Rural Outreach, one of Math World Nepal’s core projects, aims to provide free tutoring and mentorship to students experiencing educational disadvantage in rural and remote communities in Nepal. To jumpstart this project, members from MWN conducted various sessions on Competitive Mathematics for students of Bloom Nepal school for three months.
Bloom Nepal School is a network of schools established in 2013 to create passion-based learning institutions that help students of all socio-economic backgrounds come together for a shared purpose of intellectual development. Many students in this school come from a family with severe financial issues. A significant number of these students don’t even have their parents. During the pandemic, Bloom Nepal Foundation also started the BloomED project. It aims to create an online platform for learning different high school-level subjects in Nepal. Inside the project, Bloom Nepal has also built the Competitive Mathematics course. It intends to help students prepare for Math competitions.
What defines Math World Nepal is our goal to help as many students as possible to learn Mathematics in a meaningful way—in that students use it throughout their life. Teaching Competitive Mathematics was a foot forward in doing so because students uniquely tackle Math problems while studying it. Covering starter-level college topics on disciplines like Algebra, Number Theory, and Combinatorics, Competitive Mathematics provides students with an opportunity to master their concepts and comprehend tricky questions effortlessly. Such a course gives conceptual clarity and encourages students to imbibe critical and analytical thinking. The importance of having these skills in learning motivated us to help the students of Bloom Nepal School study the course that their own Foundation had created.

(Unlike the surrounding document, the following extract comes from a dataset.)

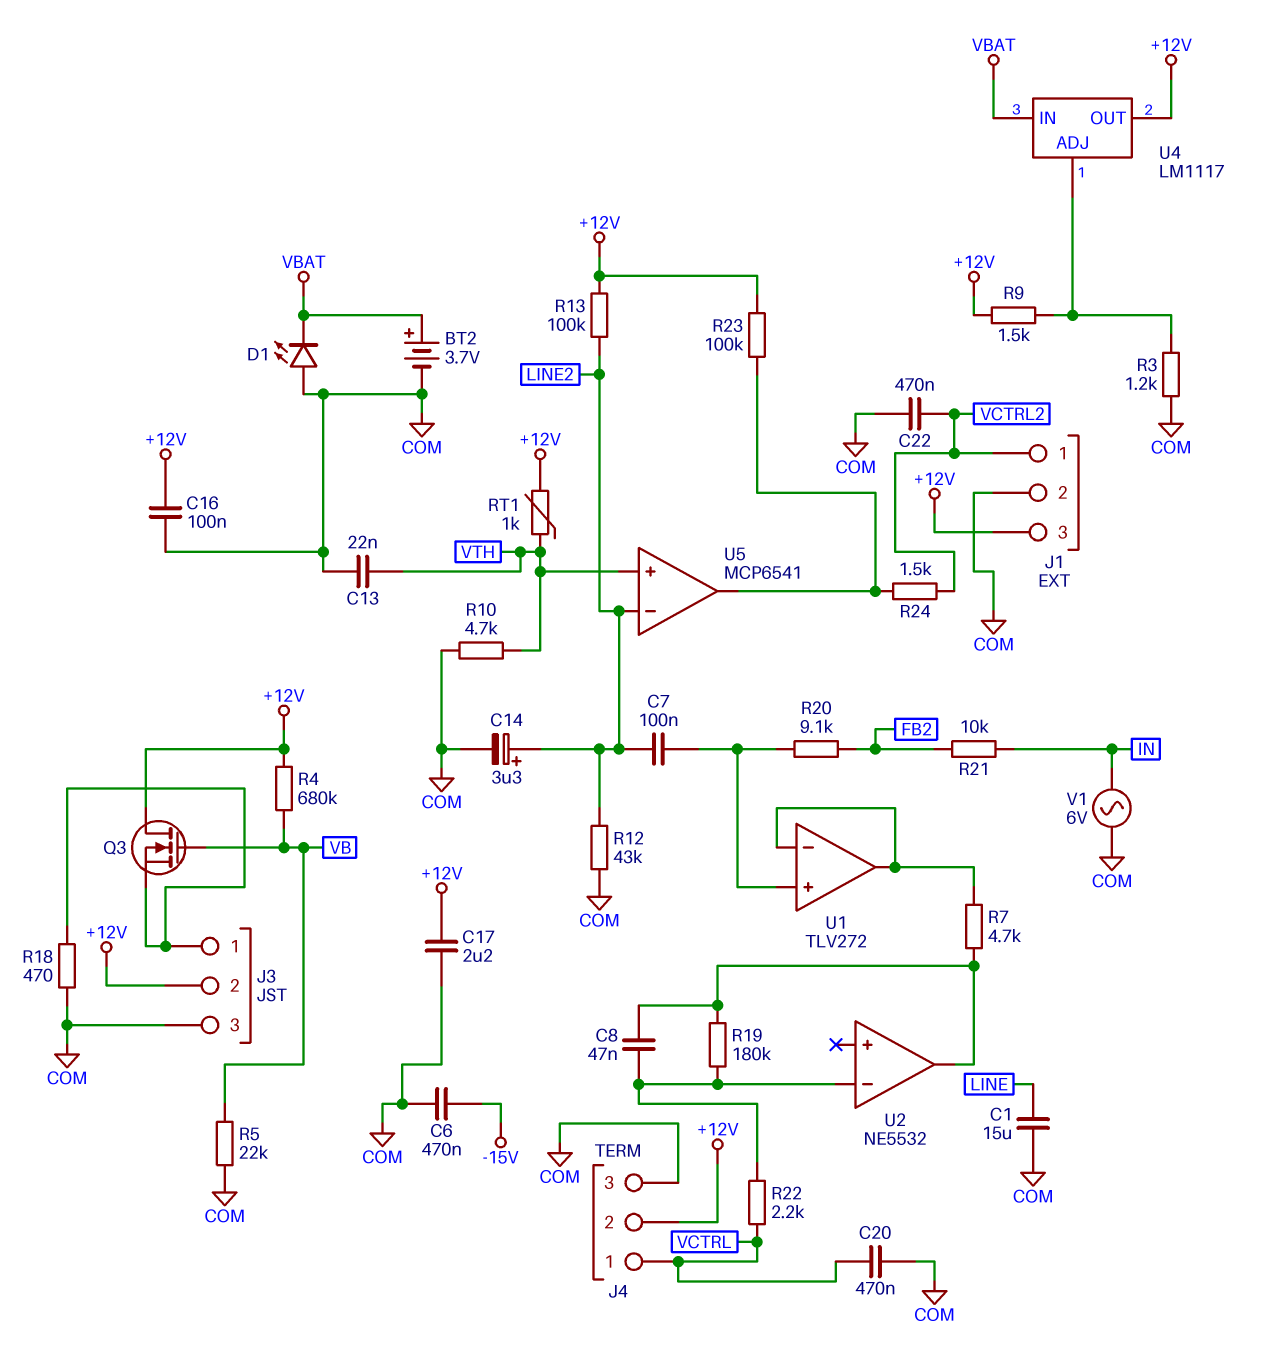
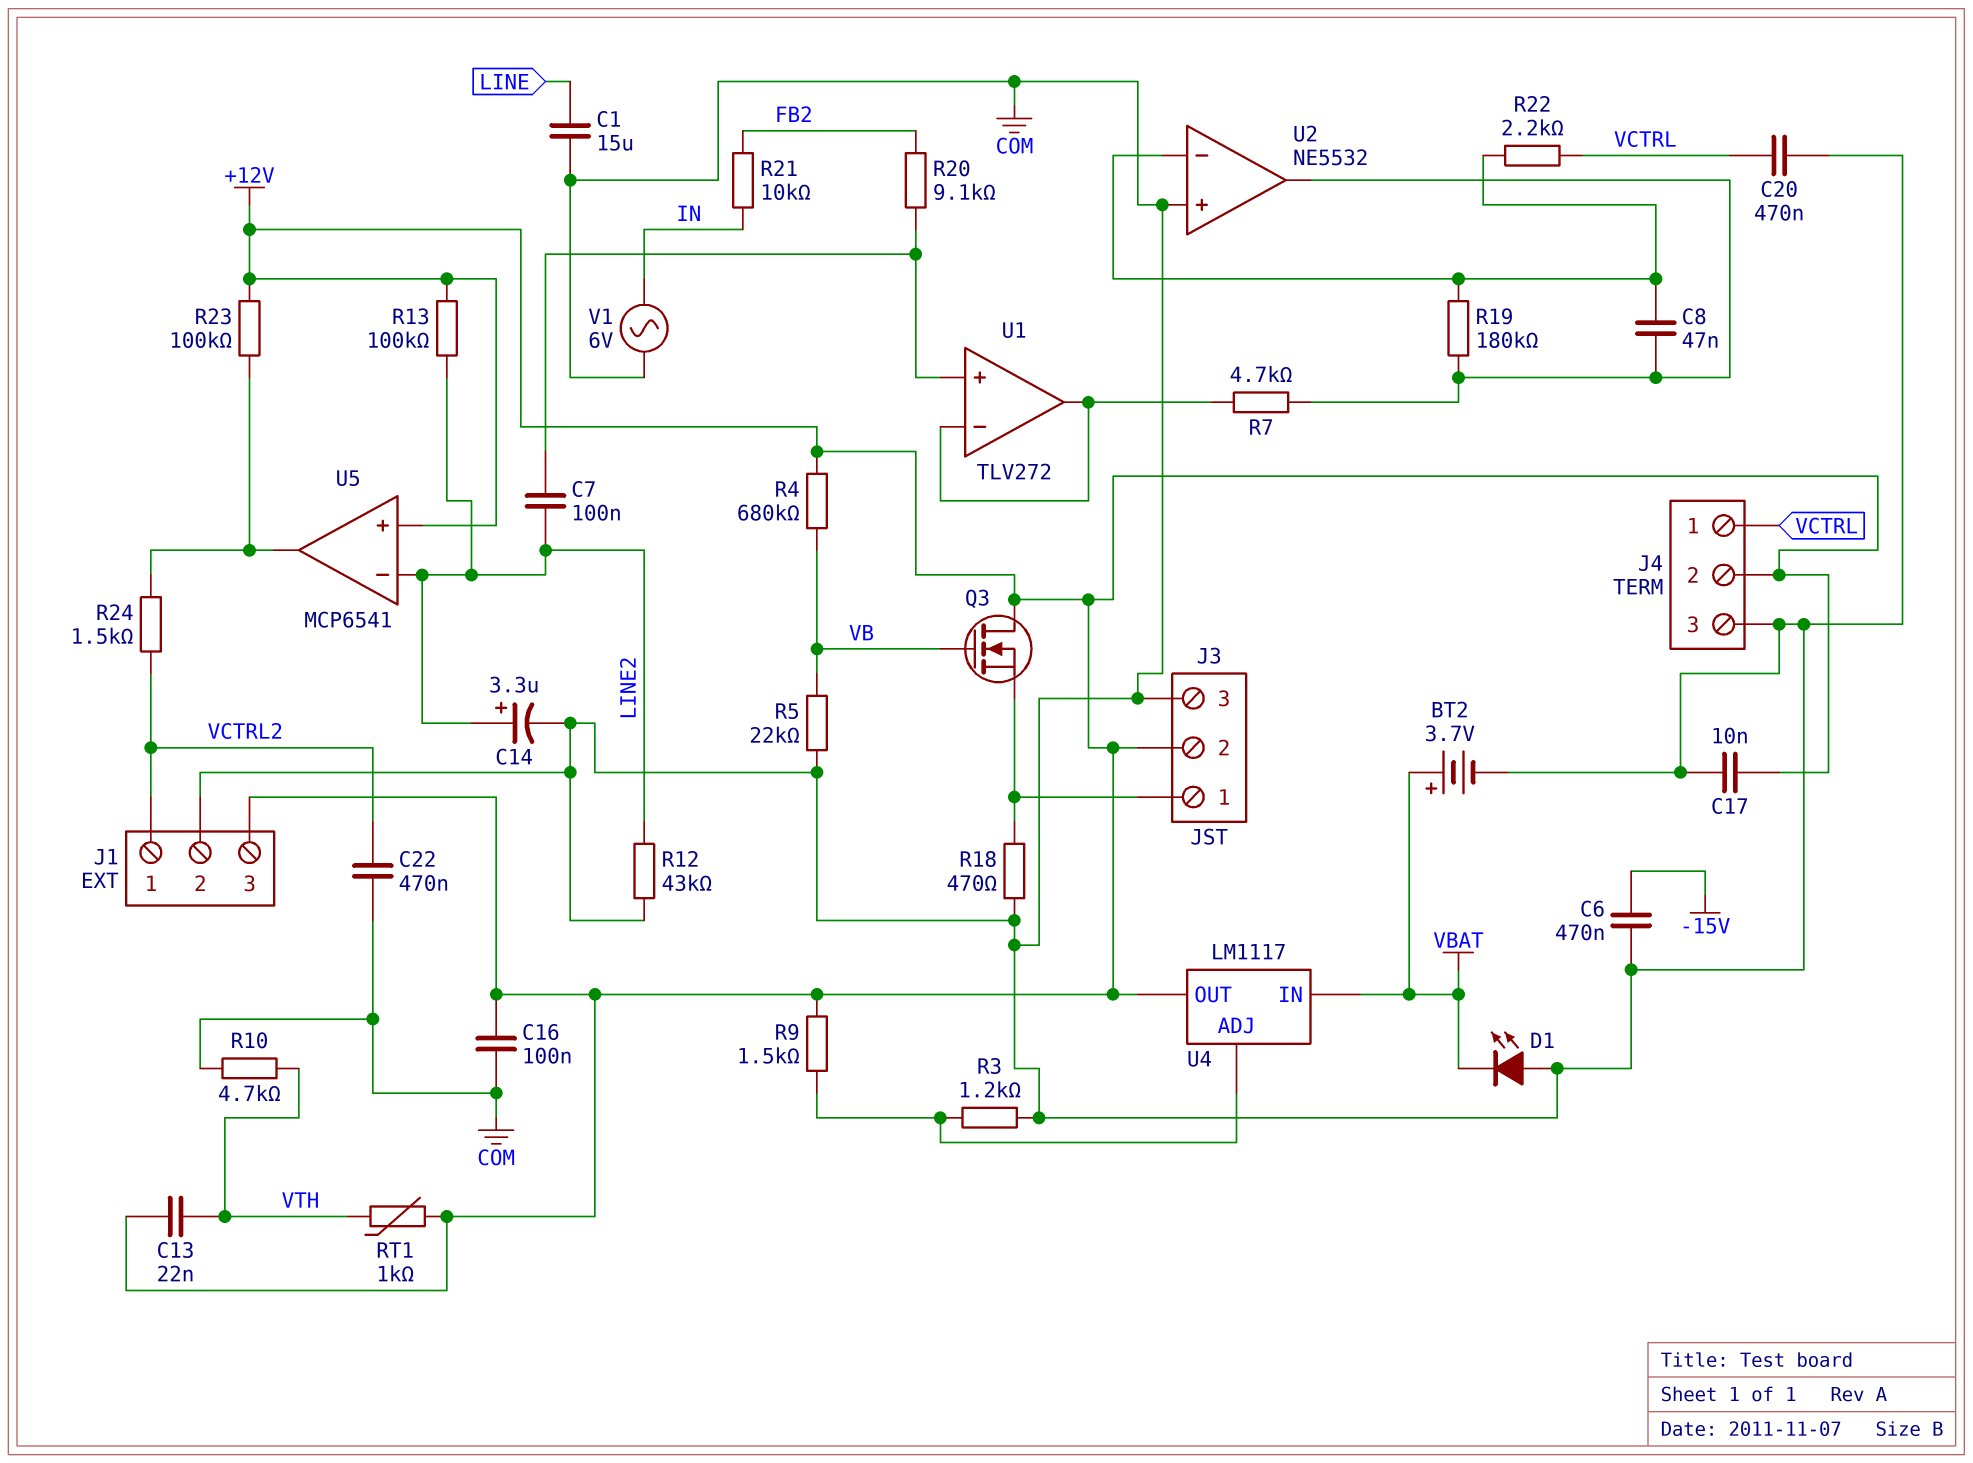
C13: 22nF (COM, VTH) -> 22nF (+12V, VTH)
C17: 2.2uF (+12V, COM) -> 10nF (+12V, COM)
U2 pin in+: none -> COM
U5 pin in+: VTH -> +12V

The initial phase of our Outreach was anticlimactic, to say the least. Though the children were interested in Mathematics and were willing to participate in our sessions, they were uninterested in learning vast concepts. It was because students were challenged all the time, and they were not prepared for such a thing. Their previous classroom experiences rarely induced logical and analytical thinking. So, we crafted a learning module where fun and learning were blended to create a memorable and knowledgeable experience for them. Through presentations, practical demonstrations of Geometric shapes, YouTube videos, open discussions, and quizzes, we created an interactive and engaging atmosphere where students lost anxiety and felt free to express their ideas. Moreover, to ensure that students continuously strived and embraced new challenges, we conducted sessions with Olympiad participants. In these sessions, the guests talked about their experience in the field of Competitive Mathematics and also recalled the glory of representing Nepal at the International Math competitions. In those sessions, you could see the gleam in the children's eyes as their interests and aspirations resonated with those participants.
The difference between the first few weeks and the last few weeks was stark, to say the least. The children, who were reluctant to try anything on their own in the initial weeks, transformed themselves to learn collaboratively. While solving any question, they requested not to be assisted, until they attempted the questions. If anyone got stuck, everyone in the class supported that person. To my conscience, helping those children learn various disciplines, opportunities, and experiences of Mathematics has most certainly been a rewarding experience. However, the fact that the group of children we taught transformed themselves to be more confident learners, was probably MWN’s biggest achievement. The radiance in the students’ smiles when they finally grasped an intricate idea or tackled problems without anyone's assistance is unrivaled. We thank Bloom Nepal school for providing us with the tutoring opportunity and are extremely motivated to work on such endeavors in the future as well.